The 20 greatest 'Track One, Side One' songs – part III
Into the Top Ten of our rundown...getting close now.
10 - Whole Lotta Love
Led Zeppelin - Led Zeppelin II (1969)
It seems incredible that this wonderful track is from way back in 1969, such is its relevance even today, but 'tis true. From the riff that almost defies description due to its sheer heaviness, to the spiralling vocals and spaced out middle eight, this is Zep in a nutshell and proved to be a platform from which the band would take over the world.
9 - Blue Suede Shoes
Elvis Presley - Elvis Presley (1956)
The King's rocking version of this Carl Perkins ditty was unlike any music previously aired in the public domain and subsequently defined a schism between the values of parents and their children, the key to becoming successful even in 2009. As an aside, The Clash used the album's sleeve as an inspiration to their own classic offering, 1979's London Calling.
8 - Black Sabbath
Black Sabbath - Black Sabbath (1970)
Who knew just what Sabbath in general and Tony Iommi in particular would mean for modern rock and metal. The whole damn world, as it turned out, and this wonderful track proved just how good the band could be. It would get better too...!
7 - The Times They Are a-Changin'
Bob Dylan - The Times They Are a-Changin' (1964)
It's impossible to detail the sheer impact of this song, irrespective of it's unintentional timing against the backdrop of the Vietnam war, the Cuban Missile crisis and, ultimately, JFK's assassination. Described as the ultimate protest song, Dylan's characteristic drone summed up the feeling of North American society perfectly, and a legend was born.

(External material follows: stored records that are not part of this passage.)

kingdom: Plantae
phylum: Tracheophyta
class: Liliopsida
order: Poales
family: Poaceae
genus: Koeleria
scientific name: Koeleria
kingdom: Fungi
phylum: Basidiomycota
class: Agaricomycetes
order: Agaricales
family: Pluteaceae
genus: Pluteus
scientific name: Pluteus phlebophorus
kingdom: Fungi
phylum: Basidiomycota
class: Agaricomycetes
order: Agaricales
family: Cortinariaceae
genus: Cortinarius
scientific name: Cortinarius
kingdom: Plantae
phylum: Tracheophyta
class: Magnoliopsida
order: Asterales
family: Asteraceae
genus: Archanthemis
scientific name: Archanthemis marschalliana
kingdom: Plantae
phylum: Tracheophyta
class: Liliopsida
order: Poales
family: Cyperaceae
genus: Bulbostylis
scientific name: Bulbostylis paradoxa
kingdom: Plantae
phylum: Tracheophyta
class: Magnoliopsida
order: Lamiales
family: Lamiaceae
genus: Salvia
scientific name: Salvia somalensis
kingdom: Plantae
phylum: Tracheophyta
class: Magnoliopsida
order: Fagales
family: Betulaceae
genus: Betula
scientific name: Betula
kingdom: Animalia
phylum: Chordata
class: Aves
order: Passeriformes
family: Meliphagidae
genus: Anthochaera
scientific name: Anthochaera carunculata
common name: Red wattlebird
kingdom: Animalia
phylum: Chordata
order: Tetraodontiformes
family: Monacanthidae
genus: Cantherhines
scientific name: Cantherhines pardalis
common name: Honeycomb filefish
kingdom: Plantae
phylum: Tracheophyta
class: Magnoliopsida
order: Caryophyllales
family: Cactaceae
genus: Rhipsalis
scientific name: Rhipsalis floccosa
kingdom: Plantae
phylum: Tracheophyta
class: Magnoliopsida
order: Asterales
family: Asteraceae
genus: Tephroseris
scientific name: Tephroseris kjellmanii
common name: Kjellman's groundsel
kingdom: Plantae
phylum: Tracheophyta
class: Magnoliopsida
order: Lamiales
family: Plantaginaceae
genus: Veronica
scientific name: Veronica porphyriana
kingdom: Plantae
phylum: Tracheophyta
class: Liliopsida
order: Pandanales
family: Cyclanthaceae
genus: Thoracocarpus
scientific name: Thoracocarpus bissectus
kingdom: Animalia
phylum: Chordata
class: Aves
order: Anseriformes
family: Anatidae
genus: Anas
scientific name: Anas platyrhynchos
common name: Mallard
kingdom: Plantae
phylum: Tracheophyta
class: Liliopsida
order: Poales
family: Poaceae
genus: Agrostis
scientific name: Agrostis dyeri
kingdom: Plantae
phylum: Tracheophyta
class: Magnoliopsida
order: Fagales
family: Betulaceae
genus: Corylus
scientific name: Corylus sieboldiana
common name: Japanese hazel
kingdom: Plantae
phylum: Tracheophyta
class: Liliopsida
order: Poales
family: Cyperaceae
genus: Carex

6 - Where The Streets Have No Name
U2 – The Joshua Tree (1987)
Imagine attempting to explain the music of the seminal four-piece to an alien. Would you take them to the bloated enormity that is The Claw and the 360° tour, or would you tell them that Edge's tech Dallas Schoo sometimes takes his master's 1964 Vox AC30 into first class with him? Neither; you'd simply put on this track, dripping with a beautiful delay-laden guitar, emotive yet elegantly restrained vocals and including a pretty serious message to boot. Just marvellous.